═══ RECORDS

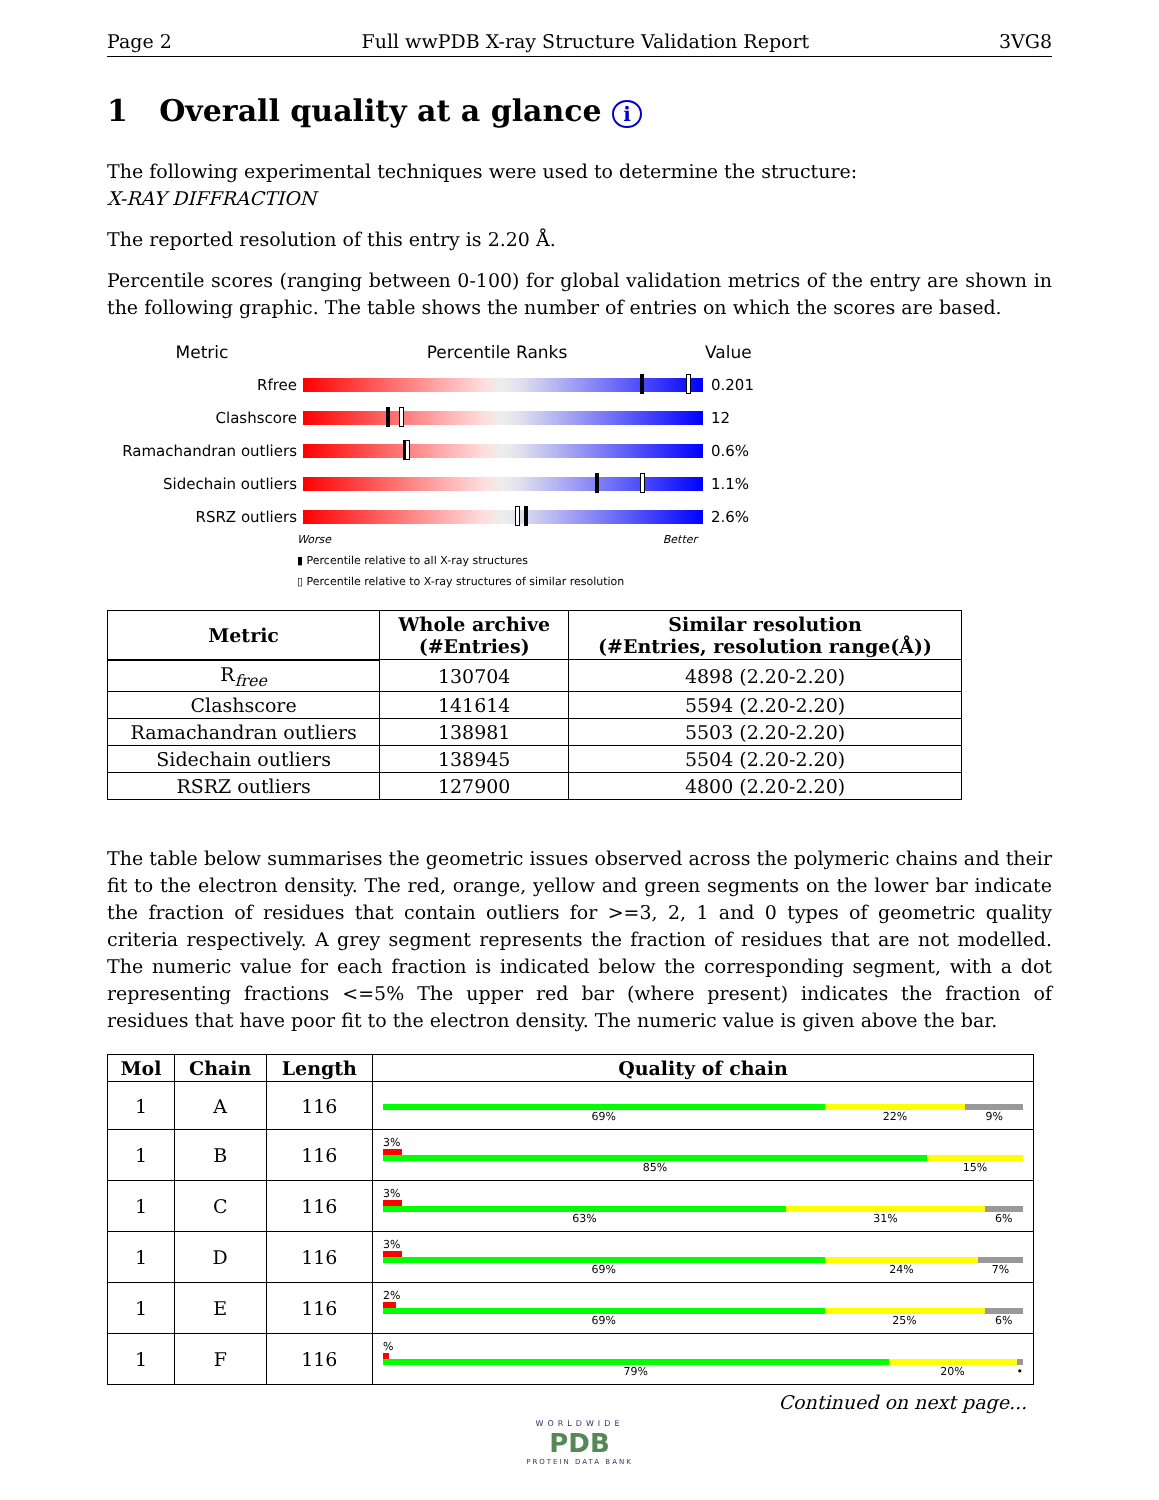Page 2 Full wwPDB X-ray Structure Validation Report 3VG8
1 Overall quality at a glance i
The following experimental techniques were used to determine the structure:
X-RAY DIFFRACTION
The reported resolution of this entry is 2.20 Å.
Percentile scores (ranging between 0-100) for global validation metrics of the entry are shown in the following graphic. The table shows the number of entries on which the scores are based.
Metric Percentile Ranks Value
Rfree 0.201
Clashscore 12
Ramachandran outliers 0.6%
Sidechain outliers 1.1%
RSRZ outliers 2.6%
Worse Better
▮ Percentile relative to all X-ray structures
▯ Percentile relative to X-ray structures of similar resolution
| Metric | Whole archive (#Entries) | Similar resolution (#Entries, resolution range(Å)) |
| --- | --- | --- |
| R<sub>free</sub> | 130704 | 4898 (2.20-2.20) |
| Clashscore | 141614 | 5594 (2.20-2.20) |
| Ramachandran outliers | 138981 | 5503 (2.20-2.20) |
| Sidechain outliers | 138945 | 5504 (2.20-2.20) |
| RSRZ outliers | 127900 | 4800 (2.20-2.20) |
The table below summarises the geometric issues observed across the polymeric chains and their fit to the electron density. The red, orange, yellow and green segments on the lower bar indicate the fraction of residues that contain outliers for >=3, 2, 1 and 0 types of geometric quality criteria respectively. A grey segment represents the fraction of residues that are not modelled. The numeric value for each fraction is indicated below the corresponding segment, with a dot representing fractions <=5% The upper red bar (where present) indicates the fraction of residues that have poor fit to the electron density. The numeric value is given above the bar.
| Mol | Chain | Length | Quality of chain |
| --- | --- | --- | --- |
| 1 | A | 116 | 69% 22% 9% |
| 1 | B | 116 | 3% 85% 15% |
| 1 | C | 116 | 3% 63% 31% 6% |
| 1 | D | 116 | 3% 69% 24% 7% |
| 1 | E | 116 | 2% 69% 25% 6% |
| 1 | F | 116 | % 79% 20% • |
Continued on next page...
WORLDWIDE
PDB
PROTEIN DATA BANK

══════

## TO DO
Output the complete listing exactly as it appears, except for the images.

## ANSWER SPACE
Page 2 Full wwPDB X-ray Structure Validation Report 3VG8
1 Overall quality at a glance i
The following experimental techniques were used to determine the structure:
X-RAY DIFFRACTION
The reported resolution of this entry is 2.20 Å.
Percentile scores (ranging between 0-100) for global validation metrics of the entry are shown in the following graphic. The table shows the number of entries on which the scores are based.
Metric Percentile Ranks Value
Rfree 0.201
Clashscore 12
Ramachandran outliers 0.6%
Sidechain outliers 1.1%
RSRZ outliers 2.6%
Worse Better
▮ Percentile relative to all X-ray structures
▯ Percentile relative to X-ray structures of similar resolution
| Metric | Whole archive (#Entries) | Similar resolution (#Entries, resolution range(Å)) |
| --- | --- | --- |
| R<sub>free</sub> | 130704 | 4898 (2.20-2.20) |
| Clashscore | 141614 | 5594 (2.20-2.20) |
| Ramachandran outliers | 138981 | 5503 (2.20-2.20) |
| Sidechain outliers | 138945 | 5504 (2.20-2.20) |
| RSRZ outliers | 127900 | 4800 (2.20-2.20) |
The table below summarises the geometric issues observed across the polymeric chains and their fit to the electron density. The red, orange, yellow and green segments on the lower bar indicate the fraction of residues that contain outliers for >=3, 2, 1 and 0 types of geometric quality criteria respectively. A grey segment represents the fraction of residues that are not modelled. The numeric value for each fraction is indicated below the corresponding segment, with a dot representing fractions <=5% The upper red bar (where present) indicates the fraction of residues that have poor fit to the electron density. The numeric value is given above the bar.
| Mol | Chain | Length | Quality of chain |
| --- | --- | --- | --- |
| 1 | A | 116 | 69% 22% 9% |
| 1 | B | 116 | 3% 85% 15% |
| 1 | C | 116 | 3% 63% 31% 6% |
| 1 | D | 116 | 3% 69% 24% 7% |
| 1 | E | 116 | 2% 69% 25% 6% |
| 1 | F | 116 | % 79% 20% • |
Continued on next page...
WORLDWIDE
PDB
PROTEIN DATA BANK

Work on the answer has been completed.